■ Ihre Aufgabe:
Schreiben Sie aus dem Forumsauszug zum Angeln am Craneweier alles von „## carste (6.“ bis hinunter zu „platt gefischt wurden.“ wortgetreu ab.

■ Vorliegender Text:
# # # #
Mit Köderfisch habe ich da schon richtig gute Fänge gehabt. Mein bester Tag waren drei Hechte und 8 Barsche.


----------



## 4Life (4. Juli 2012)

*AW: HILFE !! Craneweier (kerkrade)*

@ carste

an dem See wo du auf Hecht angelst (meine den see auf deinem profilbild)........ist es keine große kunst 3 hechte an einem tag zu fangen. 

wann gehst du das nächste mal? dann quatsche ich dich mal an.


----------



## carste (6. Juli 2012)

*AW: HILFE !! Craneweier (kerkrade)*

Mit den Hechten, dass war schon auf den den Craneweier bezogen. An dem See aufm Bild habe ich auch schon elf an einem tag gehabt. Das Foto ist auch schon gute 6 bis 7 Jahre alt.
Aber der ist so gut wie platt gefischt wurden.
Schade drum.
Weiß noch nicht genau wann ich das nächste mal unten bin, aber wohne ja nur 10 min von. Also anquatschen kannste so oder so mal machen. 
Am Sonntag geht es erstmal zur Maas.


----------



## 4Life (6. Juli 2012)

*AW: HILFE !! Craneweier (kerkrade)*

dann sollten sich einige leute mal die frage stellen warum der see platt ist. 

1. null pflege
2. null kontrollen
3. angler die den müll liegen lassen
4. seerosen soweit man sieht
5. schonzeiten werden nicht beachtet

dieser see hat so ein riesen potential und es ist eine schande das dieses nicht genutzt wird


----------



## Holger54 (6. Juli 2012)

*AW: HILFE !! Craneweier (kerkrade)*

Also Christian Sonntag morgen 04300  du kümmerst dich um die Räuber und ich widme mich mal den Karpfen Gruß Holger


----------



## CKBW (6. Juli 2012)
# # # #
■ Datenteil:
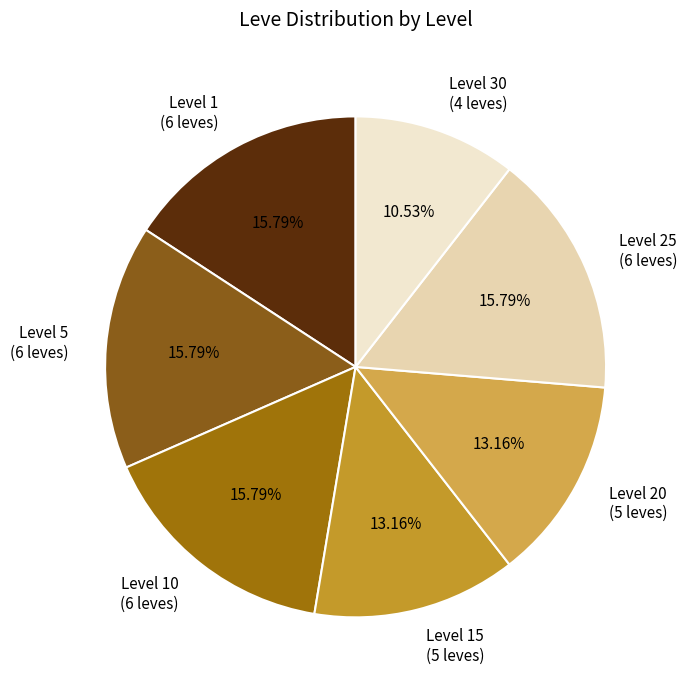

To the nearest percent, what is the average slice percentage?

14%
# # # #
■ Lösung der Aufgabe:
## carste (6. Juli 2012)

*AW: HILFE !! Craneweier (kerkrade)*

Mit den Hechten, dass war schon auf den den Craneweier bezogen. An dem See aufm Bild habe ich auch schon elf an einem tag gehabt. Das Foto ist auch schon gute 6 bis 7 Jahre alt.
Aber der ist so gut wie platt gefischt wurden.